Why wouldn't Amir defend himself?

If someone was defaming you on another public forum, wouldn't you think it reasonable to defend yourself?  It makes sense to defend yourself directly to the criticisms in said forum ...

The problem with ASR as of late is that such opportunity is not always given. A loud member, or a moderator, or a whole pack of them, publicly accuse an "inconvenient" member of disingenuity, of lack of knowledge, or of low intelligence, and then said member is immediately banned, with no way to defend himself there.

Do you expect to just be able to publicly  criticize anyone you want, and with any level of misrepresentation, without any consequence or pushback?

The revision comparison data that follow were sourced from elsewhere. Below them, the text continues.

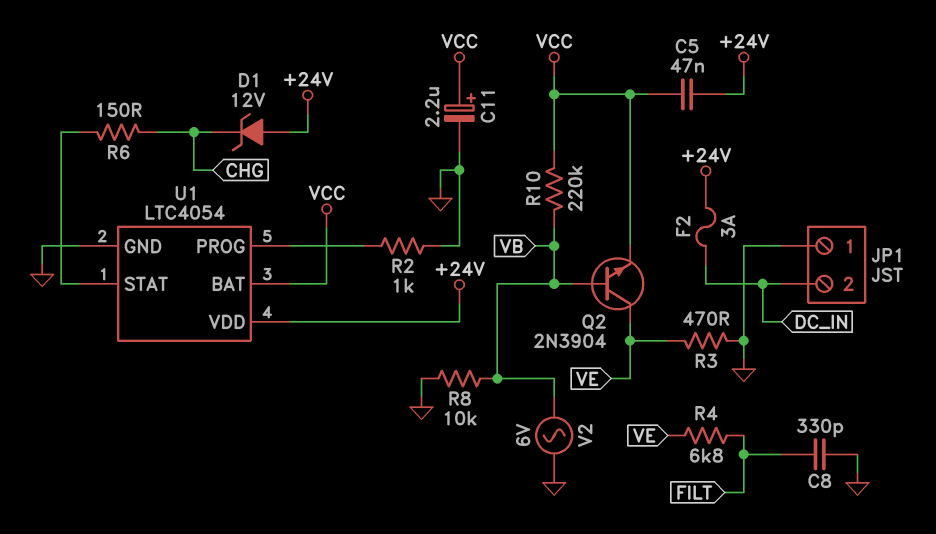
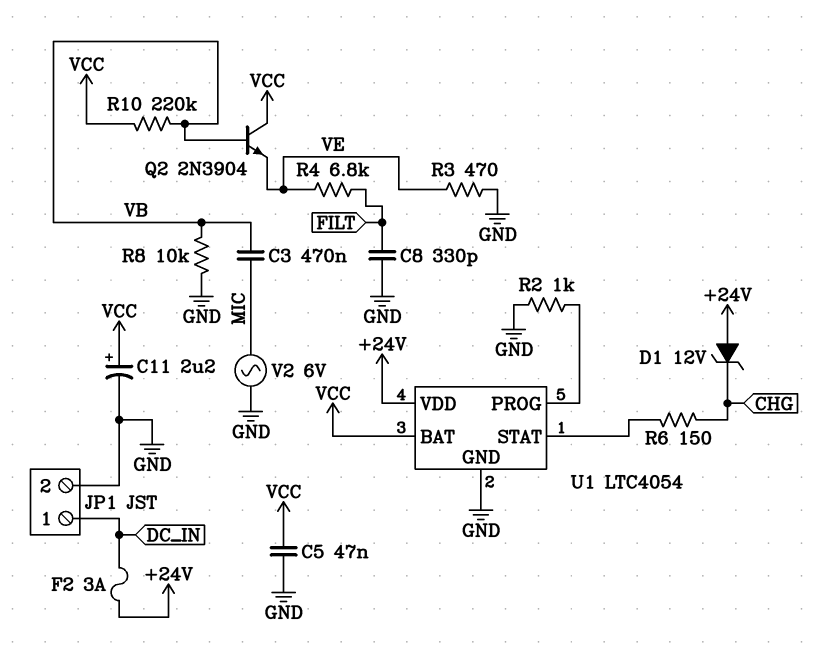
C3: none -> 470nF (MIC, VB)
C5: 47nF (+24V, VCC) -> 47nF (GND, VCC)
JP1 pin 1: GND -> DC_IN
JP1 pin 2: DC_IN -> GND
Q2: NPN 2N3904 (B VB, C VE, E VCC) -> NPN 2N3904 (B VB, C VCC, E VE)
V2: AC 6V (GND, VB) -> AC 6V (GND, MIC)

As far as I can tell, this is absolutely the expectation of certain ASR moderators, and also of certain ASR members whose opinions are considered as the only valid ones by some moderators. That's the crux of the issue the OP raised.

As a medical analogy, this resembles an autoimmune disease. A healthy, balanced moderation serves a function similar to the one served by immune system. A hyperactive censorship, on the other hand, may be gradually killing ASR organism.